2026-01-26, 8:02 AM PST.

The Second Amendment doesn’t go away at protests. However, I understand why some people are concerned that a man brought a gun to a large gathering of people. What were his intentions? Was he a terrorist waiting for the right moment to strike?
Fortunately, questions have answers. Lots of evidence is already available. We have video evidence that the gun was in his waistband the whole time. It was never in his hands, according to all video evidence and sworn witness testimony. It appears that an agent takes the gun away from him as he’s being pummeled by several other agents, lying prone on the ground. In the heat of the moment, Alex Pretti never drew his gun.
But maybe he arrived with a different goal? Let’s see if we can find an answer. He spent his morning directing traffic and protesting peacefully, according to sworn witness testimony. He spent the past weeks protesting peacefully, from everything we know (surely the DHS would know by now if he’d been arrested recently, and they’d share it because it strongly supports their narrative!). He died trying to help a woman who had been pepper-sprayed for no apparent reason. The last gesture he made was to show his unarmed hands, as we see in the video above. He was pepper-sprayed and shoved to the ground by an agent, and more agents ran in. Alex Pretti’s last actions were to take deliberate steps to show he was not a threat, then to comfort a woman in pain.
But maybe he was a bad guy that got nervous before doing anything bad? Well, then he got nervous. That would make him someone who at some point intended to break the law, but never actually did. He’s someone who brought his legally registered firearm to a public space and kept it concealed for everyone’s safety, even as he was shoved, pepper-sprayed, then pummeled by ICE. After Pretti’s gun is apparently removed from his waistband by an agent who immediately runs away, a shot is fired. A pause. 10 more shots.
If the Trump administration believes he was a “rioter” and an “anarchist,” like Greg Bovino has strongly implied, they ought to show even a single shred of evidence: a photo of a smashed window, a looted business, a fire, an anarchist flag. Something. Mr. Bovino showed no evidence that Alex Pretti (or anyone around him) was violent in his 11 AM PST press conference yesterday. There have been a lot of press conferences, and I am just one man. But to the best of my knowledge, the Trump administration has put up no evidence contradicting the comprehensive videos and sworn witness testimony that we have, despite their many claims that Alex Pretti, an ICU nurse with Veterans Affairs who never drew his legally-registered firearm, was a “domestic terrorist” and “perhaps weak-minded.”

(Stored dataset items)
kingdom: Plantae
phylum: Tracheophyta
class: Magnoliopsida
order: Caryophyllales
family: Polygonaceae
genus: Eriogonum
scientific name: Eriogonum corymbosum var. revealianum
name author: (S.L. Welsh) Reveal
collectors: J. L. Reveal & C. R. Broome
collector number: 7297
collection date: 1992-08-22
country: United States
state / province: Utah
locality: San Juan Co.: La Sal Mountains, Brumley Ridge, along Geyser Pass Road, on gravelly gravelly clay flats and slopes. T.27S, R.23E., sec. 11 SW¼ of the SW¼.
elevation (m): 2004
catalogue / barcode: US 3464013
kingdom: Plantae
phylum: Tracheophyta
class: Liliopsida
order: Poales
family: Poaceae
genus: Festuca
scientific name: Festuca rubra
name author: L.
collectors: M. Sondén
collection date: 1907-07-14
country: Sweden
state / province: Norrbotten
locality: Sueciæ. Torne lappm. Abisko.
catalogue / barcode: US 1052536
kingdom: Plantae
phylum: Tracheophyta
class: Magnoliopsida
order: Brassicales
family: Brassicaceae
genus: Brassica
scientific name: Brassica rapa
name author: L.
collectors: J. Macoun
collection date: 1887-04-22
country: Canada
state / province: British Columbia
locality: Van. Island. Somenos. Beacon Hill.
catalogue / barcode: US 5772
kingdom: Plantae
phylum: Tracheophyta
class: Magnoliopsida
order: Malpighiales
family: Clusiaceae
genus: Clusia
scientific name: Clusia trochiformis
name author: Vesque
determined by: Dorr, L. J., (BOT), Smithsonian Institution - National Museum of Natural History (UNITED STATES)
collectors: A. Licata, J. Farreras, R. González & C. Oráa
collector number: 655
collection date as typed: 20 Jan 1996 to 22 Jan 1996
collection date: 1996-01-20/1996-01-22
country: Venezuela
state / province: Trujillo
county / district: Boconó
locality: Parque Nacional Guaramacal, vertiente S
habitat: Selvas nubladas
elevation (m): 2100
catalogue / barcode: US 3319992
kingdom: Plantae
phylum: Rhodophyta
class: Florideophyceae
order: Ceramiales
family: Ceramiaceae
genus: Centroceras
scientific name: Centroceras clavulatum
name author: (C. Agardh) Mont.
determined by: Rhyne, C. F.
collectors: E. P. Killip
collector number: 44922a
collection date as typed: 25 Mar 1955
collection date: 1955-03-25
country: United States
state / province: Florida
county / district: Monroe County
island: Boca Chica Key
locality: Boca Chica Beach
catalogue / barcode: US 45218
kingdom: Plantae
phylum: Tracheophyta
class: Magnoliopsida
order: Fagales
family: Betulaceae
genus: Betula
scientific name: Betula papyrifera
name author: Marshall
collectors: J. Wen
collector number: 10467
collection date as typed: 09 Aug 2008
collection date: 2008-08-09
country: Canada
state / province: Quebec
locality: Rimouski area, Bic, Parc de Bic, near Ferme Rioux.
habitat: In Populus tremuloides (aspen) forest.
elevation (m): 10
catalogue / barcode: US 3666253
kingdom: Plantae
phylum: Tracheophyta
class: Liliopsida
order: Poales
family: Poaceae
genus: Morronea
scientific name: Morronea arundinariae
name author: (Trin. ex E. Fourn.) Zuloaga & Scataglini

* Using the information:
1 > What job did Alex Pretti hold, according to the commentary on his shooting?
2 > Resume the commentary on the Alex Pretti shooting after its final sentence.

* Results in order:
1 > He was an ICU nurse with Veterans Affairs.

2 >
There has been a lot of gun violence in this country. Multiple people have tried to kill our current president. Someone killed two Minnesota Democratic party leaders and injured two more last year. Charlie Kirk was assassinated. The trends are extremely bad.
And there is a common refrain from Second Amendment advocates: If good guys had guns, they’d be able to stop the bad guys with guns.
It seems almost inevitable that some anti-DHS protestor will try to shoot one or more agents. I don’t want anyone to die: not DHS, not immigrants, not native-borns, not anyone. People have already died: on the streets and in ICE custody. People have already been permanently blinded by “less-lethal” shots. Someone had their finger bitten off. And that’s to say nothing of the many who have been beaten, detained, searched without warrant, and generally harassed.
Alex Pretti was an ICU nurse. This is where people in a hospital are most likely to die. Alex Pretti had, by nature of his job, seen many gruesome injuries and many deaths. As a nurse, he worked to save as many as he could. As an employee of the US Department of Veterans Affairs, he recognized that sometimes force is necessary to accomplish goals. I mean, he could’ve worked anywhere: nurses are in high demand!
Maybe Alex Pretti wanted to be a good guy with a gun.
We can debate how smart that decision would be. But let’s be clear: he followed the law, and now people are questioning whether he deserved to die because of it, even though his last gesture was to show he wasn’t a threat. According to every bit of video evidence and sworn testimony we have, Alex Pretti was a nonviolent man. He was someone trying to help others in his career and in the minutes and moments leading up to his death. He was someone who did not want to threaten or harm law enforcement. As much as the Trump administration has claimed otherwise, they have presented not a shred of evidence to support their claims.
I believe my eyes.
I’ll add sources to this one later. Clearer videos are out there, but are getting harder to find as coverage grows, ironically.
2026-01-26: Recanted my statement to add more to this today (I am tired). Fixed typo and reworded sentence for clarity.